We need not distinguish between the various items affected by the termination of appellants’ supply of gas to their home in the light of our subsequent discussion. Without question, some adjustments had to be made to restore the accommodations they had prior to the condemnation, but they were not due to the condemnation. Prior to the 1964 Code, Puloka v. Commonwealth, 323 Pa. 36, 185 A. 801 (1936); Westinghouse Air Brake Company v. Pittsburgh, 316 Pa. 372, 176 A. 13 (1934), are authority for the principle that *336estimates as to the cost of rebuilding specific items of property affected by condemnation proceedings were permissible as bearing on the market value of the property, but not as distinct items of damage. Section 705 (v) is a restatement of that principle. Thus it would appear that, regardless of which approach the witness took to determine the value of the property as a whole, i.e., comparable market, reproduction costs, or capitalization, he may give his estimate of the cost of adjusting and altering the remaining property made necessary or reasonably required by the condemnation as it reflects on total value.

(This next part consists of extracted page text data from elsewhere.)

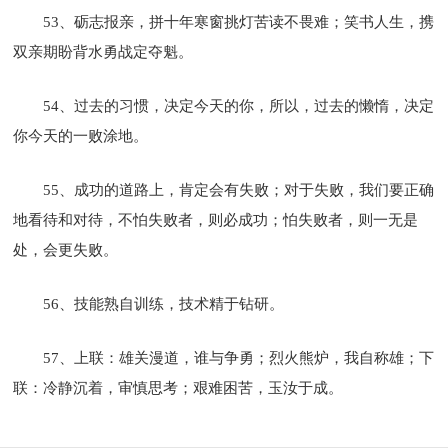
53、砺志报亲，拼十年寒窗挑灯苦读不畏难；笑书人生，携
双亲期盼背水勇战定夺魁。
54、过去的习惯，决定今天的你，所以，过去的懒惰，决定
你今天的一败涂地。
55、成功的道路上，肯定会有失败；对于失败，我们要正确
地看待和对待，不怕失败者，则必成功；怕失败者，则一无是
处，会更失败。
56、技能熟自训练，技术精于钻研。
57、上联：雄关漫道，谁与争勇；烈火熊炉，我自称雄；下
联：冷静沉着，审慎思考；艰难困苦，玉汝于成。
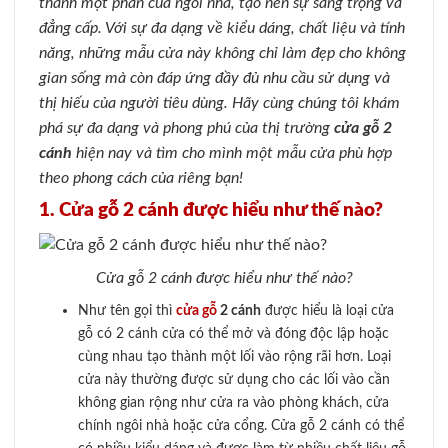
thành một phần của ngôi nhà, tạo nên sự sang trọng và
đẳng cấp. Với sự đa dạng về kiểu dáng, chất liệu và tính
năng, những mẫu cửa này không chỉ làm đẹp cho không
gian sống mà còn đáp ứng đầy đủ nhu cầu sử dụng và
thị hiếu của người tiêu dùng. Hãy cùng chúng tôi khám
phá sự đa dạng và phong phú của thị trường
cửa gỗ 2
cánh
hiện nay và tìm cho mình một mẫu cửa phù hợp
theo phong cách của riêng bạn!
1. Cửa gỗ 2 cánh được hiểu như thế nào?
Cửa gỗ 2 cánh được hiểu như thế nào?
Như tên gọi thì
cửa gỗ
2 cánh
được hiểu là loại cửa
gỗ có 2 cánh cửa có thể mở và đóng độc lập hoặc
cùng nhau tạo thành một lối vào rộng rãi hơn. Loại
cửa này thường được sử dụng cho các lối vào cần
không gian rộng như cửa ra vào phòng khách, cửa
chính ngôi nhà hoặc cửa cổng. Cửa gỗ 2 cánh có thể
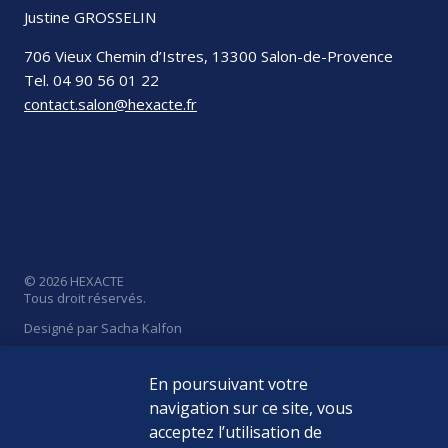
Justine GROSSELIN
706 Vieux Chemin d’Istres, 13300 Salon-de-Provence
Tel. 04 90 56 01 22
contact.salon@hexacte.fr
© 2026 HEXACTE
Tous droit réservés.
Designé par Sacha Kalfon
En poursuivant votre
navigation sur ce site, vous
acceptez l’utilisation de
Politique de Confidentialité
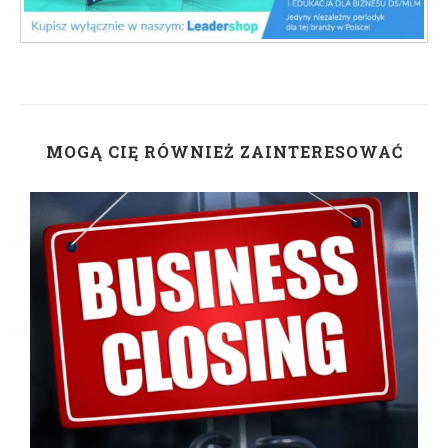
MOGĄ CIĘ RÓWNIEŻ ZAINTERESOWAĆ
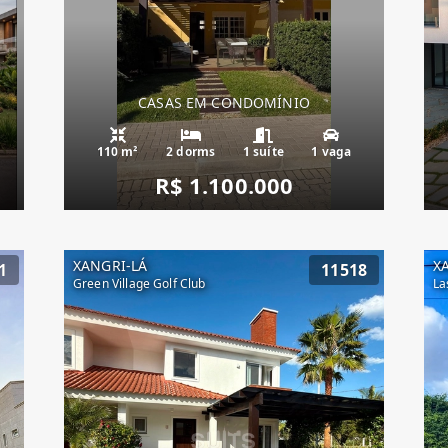
CASAS EM CONDOMÍNIO
110 m²
2 dorms
1 suíte
1 vaga
R$ 1.100.000
XANGRI-LÁ
X
1
11518
Green Village Golf Club
La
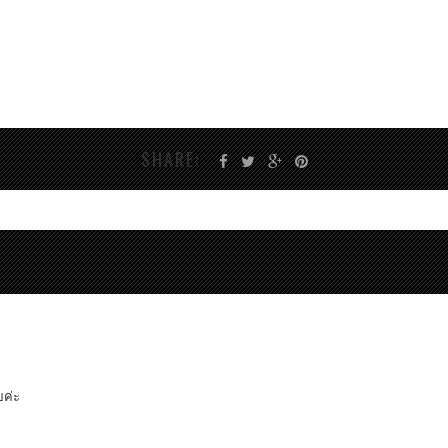
e
SHARE:
ยค่ะ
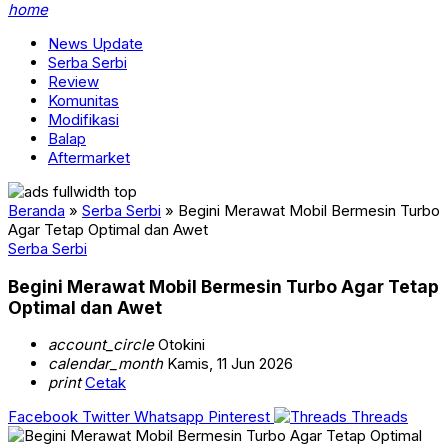
home
News Update
Serba Serbi
Review
Komunitas
Modifikasi
Balap
Aftermarket
Beranda
»
Serba Serbi
»
Begini Merawat Mobil Bermesin Turbo
Agar Tetap Optimal dan Awet
Serba Serbi
Begini Merawat Mobil Bermesin Turbo Agar Tetap
Optimal dan Awet
account_circle
Otokini
calendar_month
Kamis, 11 Jun 2026
print
Cetak
Facebook
Twitter
Whatsapp
Pinterest
Threads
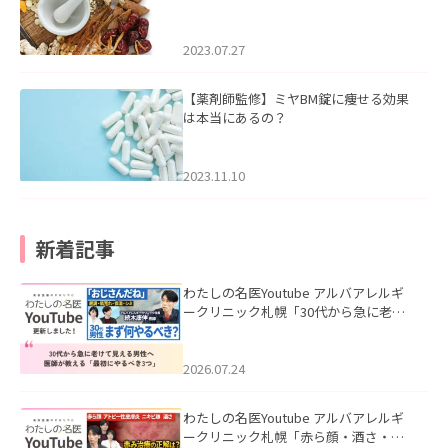
2023.07.27
【薬剤師監修】ミヤBM錠に痩せる効果
は本当にあるの？
2023.11.10
新着記事
わたしの名医Youtube アルバアレルギ
ークリニック札幌「30代から急に老け
て見える男性へ｜医師が教える「最初
にやるべき3つ」」を公開いたしまし
た。
2026.07.24
わたしの名医Youtube アルバアレルギ
ークリニック札幌「赤ら顔・酒さ・ニ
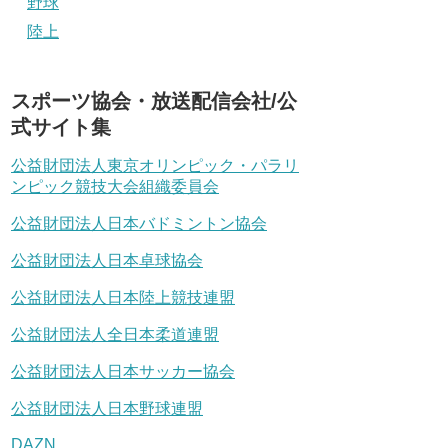
野球
陸上
スポーツ協会・放送配信会社/公
式サイト集
公益財団法人東京オリンピック・パラリ
ンピック競技大会組織委員会
公益財団法人日本バドミントン協会
公益財団法人日本卓球協会
公益財団法人日本陸上競技連盟
公益財団法人全日本柔道連盟
公益財団法人日本サッカー協会
公益財団法人日本野球連盟
DAZN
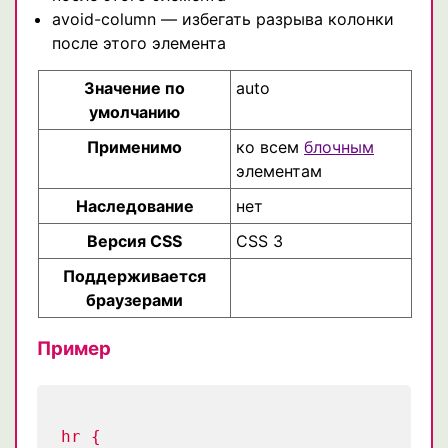
avoid-column — избегать разрыва колонки
после этого элемента
Значение по
auto
умолчанию
Применимо
ко всем
блочным
элементам
Наследование
нет
Версия CSS
CSS 3
Поддерживается
браузерами
Пример
hr {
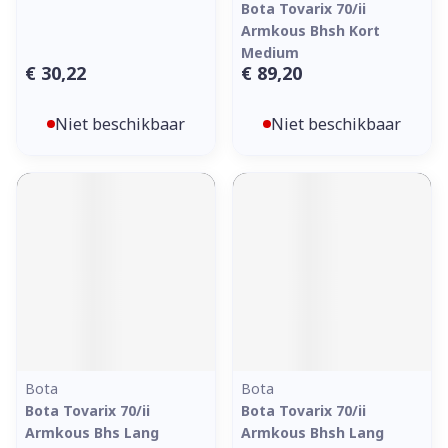
Bota Tovarix 70/ii
Armkous Bhsh Kort
Medium
€ 30,22
€ 89,20
Niet beschikbaar
Niet beschikbaar
Bota
Bota
Bota Tovarix 70/ii
Bota Tovarix 70/ii
Armkous Bhs Lang
Armkous Bhsh Lang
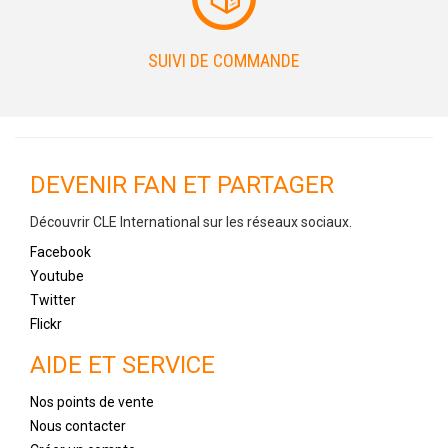
SUIVI DE COMMANDE
DEVENIR FAN ET PARTAGER
Découvrir CLE International sur les réseaux sociaux.
Facebook
Youtube
Twitter
Flickr
AIDE ET SERVICE
Nos points de vente
Nous contacter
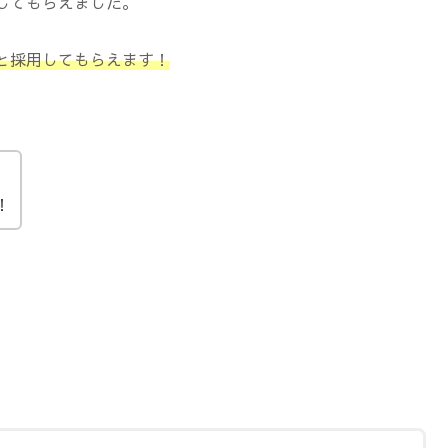
してもらえました。
と採用してもらえます！
！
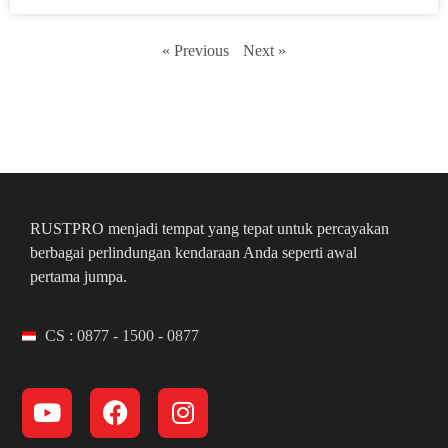
« Previous
Next »
RUSTPRO menjadi tempat yang tepat untuk percayakan
berbagai perlindungan kendaraan Anda seperti awal
pertama jumpa.
CS : 0877 - 1500 - 0877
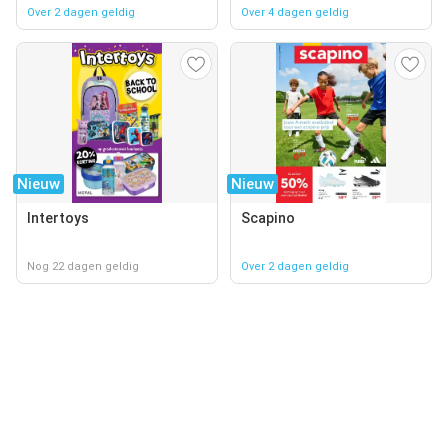
Over 2 dagen geldig
Over 4 dagen geldig
Nieuw
Nieuw
Intertoys
Scapino
Nog 22 dagen geldig
Over 2 dagen geldig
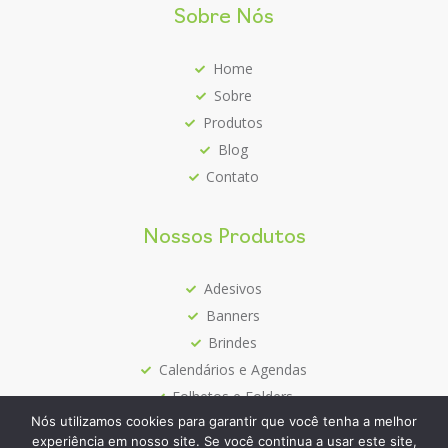
Sobre Nós
Home
Sobre
Produtos
Blog
Contato
Nossos Produtos
Adesivos
Banners
Brindes
Calendários e Agendas
Folhetos e Folders
Nós utilizamos cookies para garantir que você tenha a melhor
Mais Vendidos
experiência em nosso site. Se você continua a usar este site,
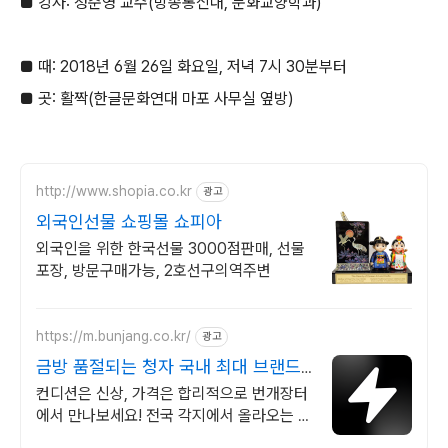
■ 강사: 정준영 교수(방송통신대, 문화교양학과)
■ 때: 2018년 6월 26일 화요일, 저녁 7시 30분부터
■ 곳: 활짝(한글문화연대 마포 사무실 옆방)
http://www.shopia.co.kr
광고
외국인선물 쇼핑몰 쇼피아
외국인을 위한 한국선물 3000점판매, 선물
포장, 방문구매가능, 2호선구의역주변
https://m.bunjang.co.kr/
광고
금방 품절되는 청자 국내 최대 브랜드
중고거래
컨디션은 신상, 가격은 합리적으로 번개장터
에서 만나보세요! 전국 각지에서 올라오는 전
국구 최다 상품 매일 10만 개 이상의 신규 상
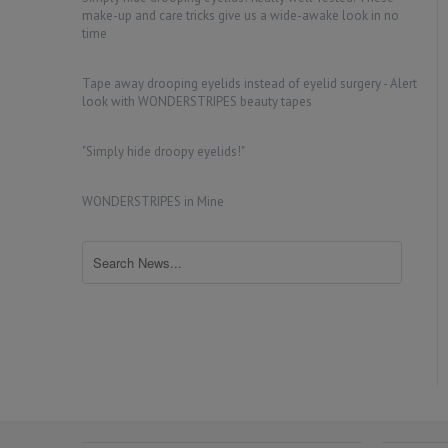
make-up and care tricks give us a wide-awake look in no
time
Tape away drooping eyelids instead of eyelid surgery - Alert
look with WONDERSTRIPES beauty tapes
"Simply hide droopy eyelids!"
WONDERSTRIPES in Mine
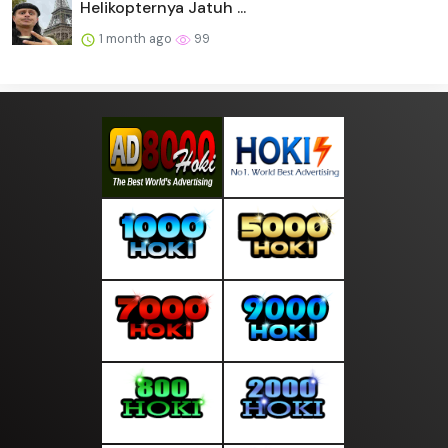
Helikopternya Jatuh ...
1 month ago
99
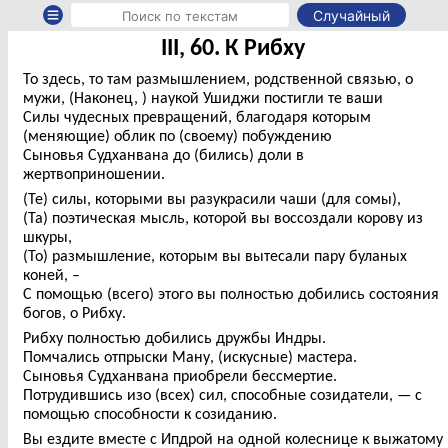
Случайный
III, 60. К Рибху
То здесь, то там размышлением, родственной связью, о
мужи, (Наконец, ) наукой Ушиджи постигли те ваши
Силы чудесных превращений, благодаря которым
(меняющие) облик по (своему) побуждению
Сыновья Судханвана до (бились) доли в
жертвоприношении.
(Те) силы, которыми вы разукрасили чаши (для сомы),
(Та) поэтическая мысль, которой вы воссоздали корову из
шкуры,
(То) размышление, которым вы вытесали пару буланых
коней, –
С помощью (всего) этого вы полностью добились состояния
богов, о Рибху.
Рибху полностью добились дружбы Индры.
Помчались отпрыски Ману, (искусные) мастера.
Сыновья Судханвана приобрели бессмертие.
Потрудившись изо (всех) сил, способные созидатели, — с
помощью способности к созиданию.
Вы ездите вместе с Ипдрой на одной колеснице к выжатому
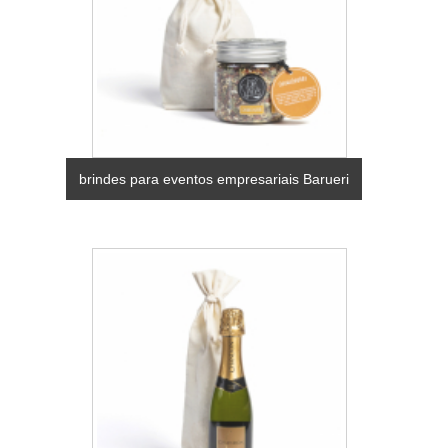
brindes para eventos empresariais Barueri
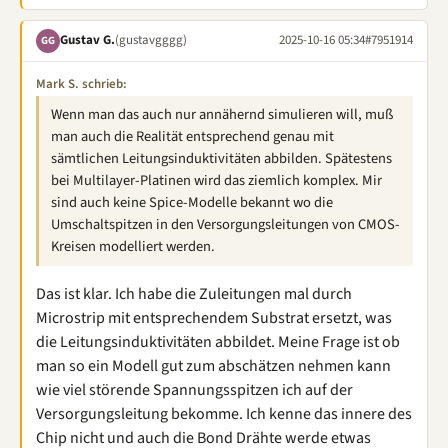
Gustav G.
(gustavgggg)
2025-10-16 05:34
#7951914
GG
Mark S. schrieb:
Wenn man das auch nur annähernd simulieren will, muß
man auch die Realität entsprechend genau mit
sämtlichen Leitungsinduktivitäten abbilden. Spätestens
bei Multilayer-Platinen wird das ziemlich komplex. Mir
sind auch keine Spice-Modelle bekannt wo die
Umschaltspitzen in den Versorgungsleitungen von CMOS-
Kreisen modelliert werden.
Das ist klar. Ich habe die Zuleitungen mal durch
Microstrip mit entsprechendem Substrat ersetzt, was
die Leitungsinduktivitäten abbildet. Meine Frage ist ob
man so ein Modell gut zum abschätzen nehmen kann
wie viel störende Spannungsspitzen ich auf der
Versorgungsleitung bekomme. Ich kenne das innere des
Chip nicht und auch die Bond Drähte werde etwas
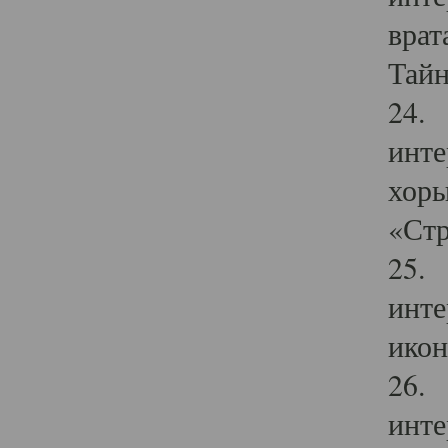
врат
Тайн
24. 
инте
хоры
«Стр
25. 
инте
икон
26. 
инте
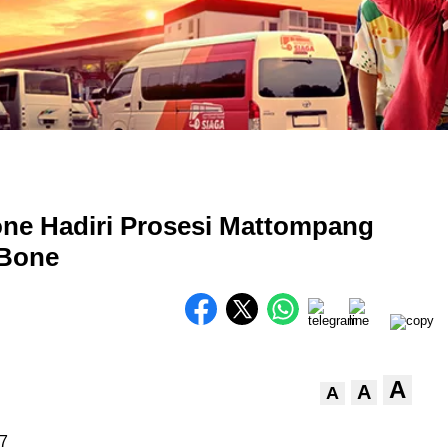
one Hadiri Prosesi Mattompang
 Bone
A
A
A
7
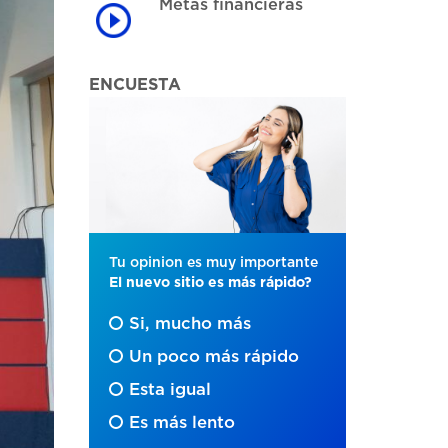
Metas financieras
ENCUESTA
Tu opinion es muy importante
El nuevo sitio es más rápido?
Si, mucho más
Un poco más rápido
Esta igual
Es más lento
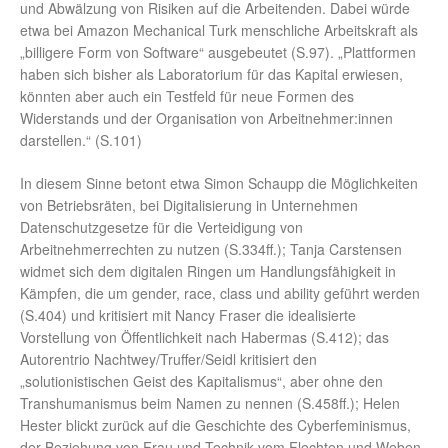
und Abwälzung von Risiken auf die Arbeitenden. Dabei würde
etwa bei Amazon Mechanical Turk menschliche Arbeitskraft als
„billigere Form von Software“ ausgebeutet (S.97). „Plattformen
haben sich bisher als Laboratorium für das Kapital erwiesen,
könnten aber auch ein Testfeld für neue Formen des
Widerstands und der Organisation von Arbeitnehmer:innen
darstellen.“ (S.101)
In diesem Sinne betont etwa Simon Schaupp die Möglichkeiten
von Betriebsräten, bei Digitalisierung in Unternehmen
Datenschutzgesetze für die Verteidigung von
Arbeitnehmerrechten zu nutzen (S.334ff.); Tanja Carstensen
widmet sich dem digitalen Ringen um Handlungsfähigkeit in
Kämpfen, die um gender, race, class und ability geführt werden
(S.404) und kritisiert mit Nancy Fraser die idealisierte
Vorstellung von Öffentlichkeit nach Habermas (S.412); das
Autorentrio Nachtwey/Truffer/Seidl kritisiert den
„solutionistischen Geist des Kapitalismus“, aber ohne den
Transhumanismus beim Namen zu nennen (S.458ff.); Helen
Hester blickt zurück auf die Geschichte des Cyberfeminismus,
der Beziehung von Frau und Technik vom Flechten und Weben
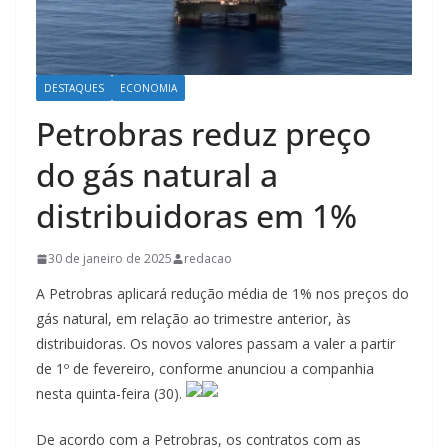
DESTAQUES
ECONOMIA
Petrobras reduz preço
do gás natural a
distribuidoras em 1%
30 de janeiro de 2025
redacao
A Petrobras aplicará redução média de 1% nos preços do
gás natural, em relação ao trimestre anterior, às
distribuidoras. Os novos valores passam a valer a partir
de 1º de fevereiro, conforme anunciou a companhia
nesta quinta-feira (30).
De acordo com a Petrobras, os contratos com as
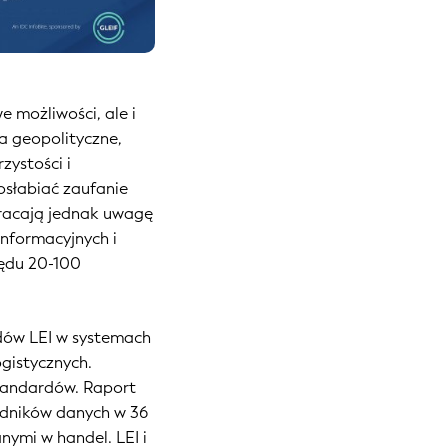
 możliwości, ale i
a geopolityczne,
zystości i
osłabiać zaufanie
wracają jednak uwagę
informacyjnych i
ędu 20-100
odów LEI w systemach
ogistycznych.
tandardów. Raport
ładników danych w 36
ymi w handel. LEI i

Such principle, however, has no application to the facts of this case for the reason that no adjustment or alterations were necessary to appellants’ remaining property by reason of the condemnation. The well from which appellants received their gas was owned by the Fairman Drilling Company, which permitted appellants the privilege to use gas from it without charge. Appellants admitted in their testimony that this company could have plugged the well and terminated their privilege at any time. Therefore, appellants had no right to the gas but merely had a license revocable at will. A license ordinarily is a mere personal or revocable privilege to perform an act or series of acts on the land of another, which conveys no interest or estate. Baldwin v. Taylor, 166 Pa. 507, 31 A. 250 (1895). Consequently, a revocable license is automatically revoked by the sale of the property burdened by the license, Puleo v. Bearoff, 376 Pa. 489, 103 A. 2d 759 (1954), and a licensee has no right to compensation when the property is taken under eminent domain. Strickland v. Pennsylvania R. R., 154 Pa. 348, 26 A. 431, 32 W.N.C. 211 (1893). When the Commonwealth condemned the area on which the well was drilled and became the owner of it, appellants were not affected; but it was only after the condemnation that the Com*337monwealth exercised the right its ownership gave it and plugged the well, ending the appellants’ privilege. For these reasons, the expense appellants were put to in changing their facilities was not a proper element of damage to be considered in the condemnation proceedings.
However, rather than being prejudiced by the court’s ruling on this matter, appellants benefited because they were privileged to state the cost of such conversion to oil and electricity in the total net amount of fl, 141.49 without objection, and the jury was permitted to consider this evidence under the charge of the court, to which there was only a general exception taken. Furthermore, their real estate expert, Mr. Car-malt, testified that he was not prepared to testify as to these costs.
We find no merit in their argument on this final point.
Judgment affirmed.
Watkins, J., dissents.This ease had been tried prior to June 22, 1964.
See Comments of Joint State Government Commission in its 1964 Report, 26 P.S. §1-705 (pp).